13. The method according to claim 1, wherein more than one SU tank is used, and the cycles carried out in the SU tanks are phase-shifted in relation to one another.

Description

(1) Further details of the present invention will emerge from the following drawings, which illustrate exemplary, non-limiting embodiments of the invention. In the drawings, an operating cycle (FIG. 1) and a wastewater treatment system (FIGS. 2-3) are shown:

(2) FIG. 1 shows an operating cycle for the SU tank and the associated water level in the SU tank. H.sub.0 is the water level in the SU tank at the start of the overflow. FIG. 1 also shows a possible operating of the P tank.

(3) FIG. 2 shows a schematic illustration of a wastewater treatment system (ground plan).

(4) FIG. 3 shows a vertical sectional view of the wastewater treatment system of FIG. 2.

(5) FIG. 1 shows the operating cycle for the SU tank and the associated water level in the SU tank, wherein time extends in horizontal direction from left to right. The course and function of the individual phases, i.e. S phase, U phase, V phase and A phase, have already been discussed above in greater detail. FIG. 1 also shows a possible operation of the P tank comprising three steps: mixing of the volume 11, sedimentation of the settleable solids 12 and drawing-off of the excess sludge 13.

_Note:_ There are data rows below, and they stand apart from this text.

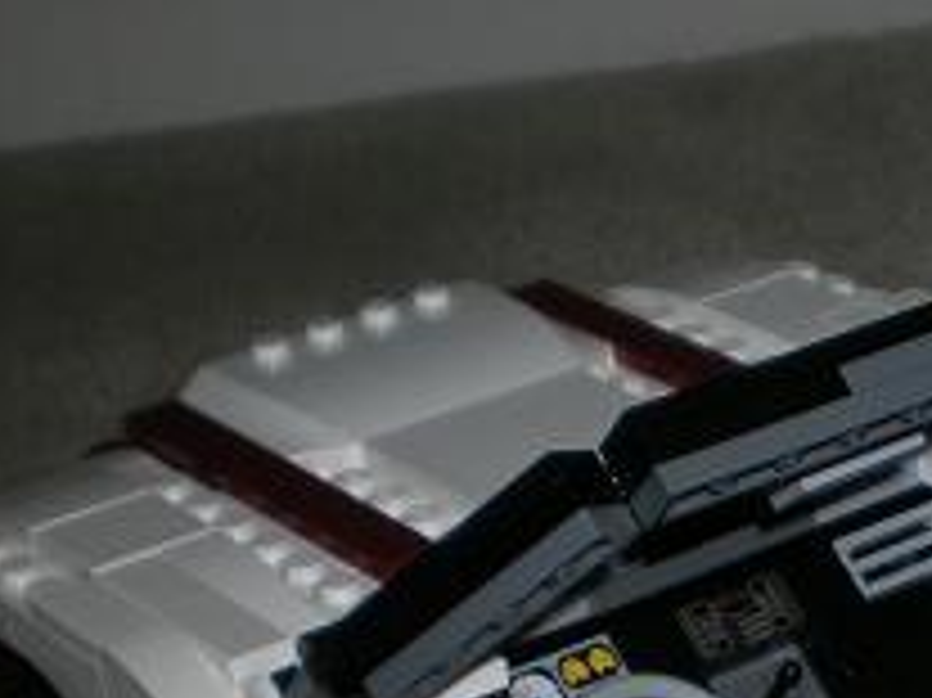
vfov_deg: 12.5
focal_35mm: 113
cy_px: 1029
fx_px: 3041
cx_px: 1186
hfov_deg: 16.5
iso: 64
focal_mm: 6.3
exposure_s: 1/60
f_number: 3.1
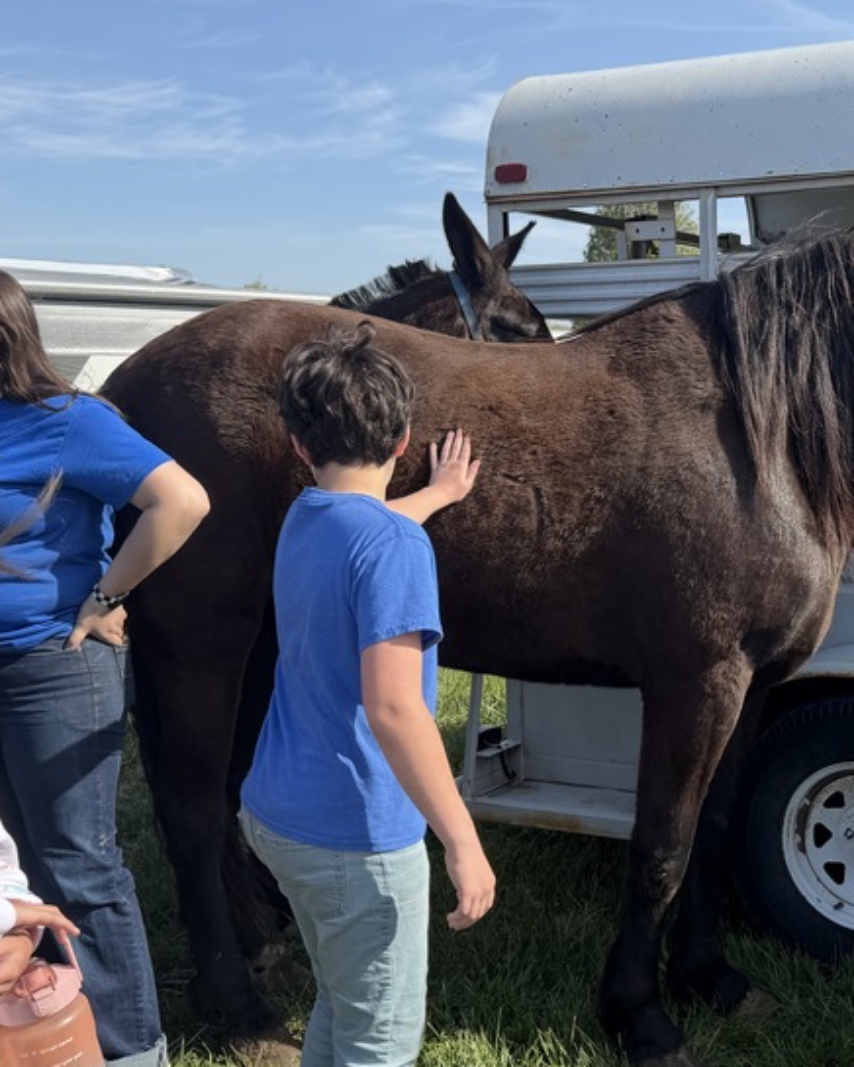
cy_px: 581
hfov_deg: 32.9
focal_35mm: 44
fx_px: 1390
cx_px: 715
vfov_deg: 42.0
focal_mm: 6.76
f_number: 1.78
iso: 80
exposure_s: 1/2299
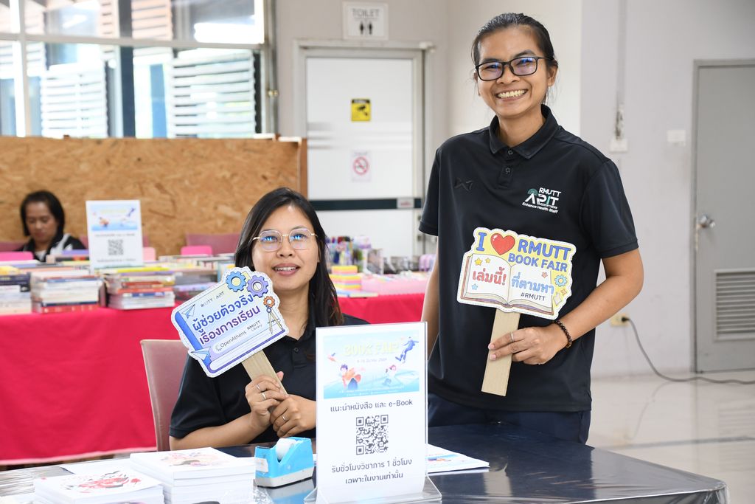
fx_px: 1825
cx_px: 378
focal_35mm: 87
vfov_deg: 15.7
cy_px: 252
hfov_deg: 23.4
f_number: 4.8
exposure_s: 1/50
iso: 1100
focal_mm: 58
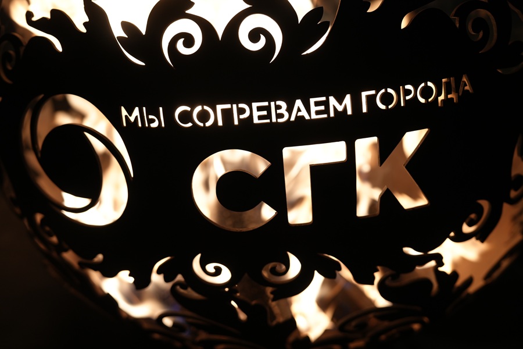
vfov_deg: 29.9
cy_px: 174
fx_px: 654
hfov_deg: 43.6
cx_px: 262
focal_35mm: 45
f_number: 2.8
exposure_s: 1/100
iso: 250
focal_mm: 45
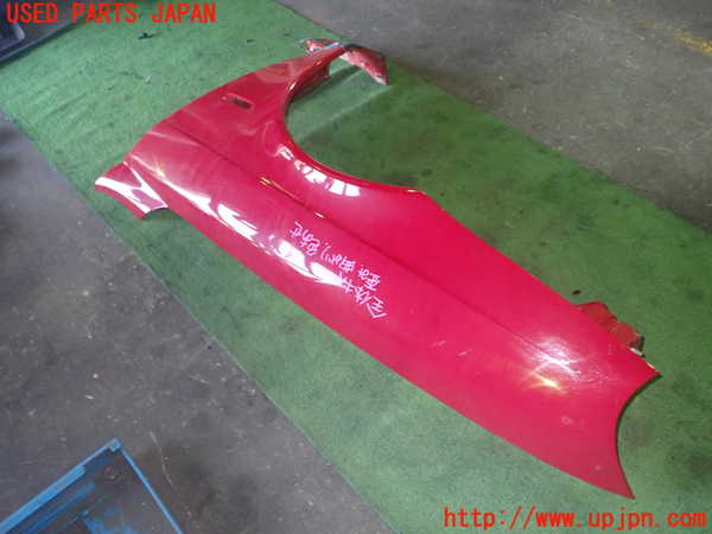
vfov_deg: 46.8
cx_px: 356
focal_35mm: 30
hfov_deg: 60.0
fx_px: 617
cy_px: 267
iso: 400
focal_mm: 5.4
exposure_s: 1/30
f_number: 2.3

(6) FIG. 2 shows a schematic ground plan of a wastewater treatment system, in which the following features are designated with the following reference signs:

(7) 1 flow from the S tank to the P tank

(8) 2 flow of the excess sludge from the P tank to the S tank

(9) 3 flow of thickened activated sludge from the SU tank into the P tank,

(10) 4 flow of the P tank volume to the B tank

(11) 5 flow of the B tank volume to the SU tank

(12) 6 outlet with an overflow and a closure with compressed air

(13) 7 airlift for the excess sludge

(14) 8 airlift for the thickened activated sludge

(15) FIG. 3 shows a vertical sectional view of the system of FIG. 2 (along a line which, in FIG. 2, extends between A-A). Q.sub.in signifies the flow of the wastewater introduced into the S tank, wherein Q.sub.out is the flow of the treated water flowing off the water treatment system. The thickened activated and aerated sludge flows from the SU tank into the P tank (flow 3) via an airlift 8. In order to mix the waste water in the P tank efficiently with the thickened activated sludge 9, the volume of the P tank is mixed permanently or intermittently. The mixture of waste water and sludge is then transferred into the B tank and further to the SU tank via one or more openings connecting the P tank with the B tank (flow 4) and the B tank with the SU tanks (flow 5), respectively. 8 signifies the airlift operation unit for operation of the S phase.

(16) The volume of the P tank is approximately V/3, with V being the volume of the SU tank. The SU tank is mixed in the U phase with coarse air bubbles 10.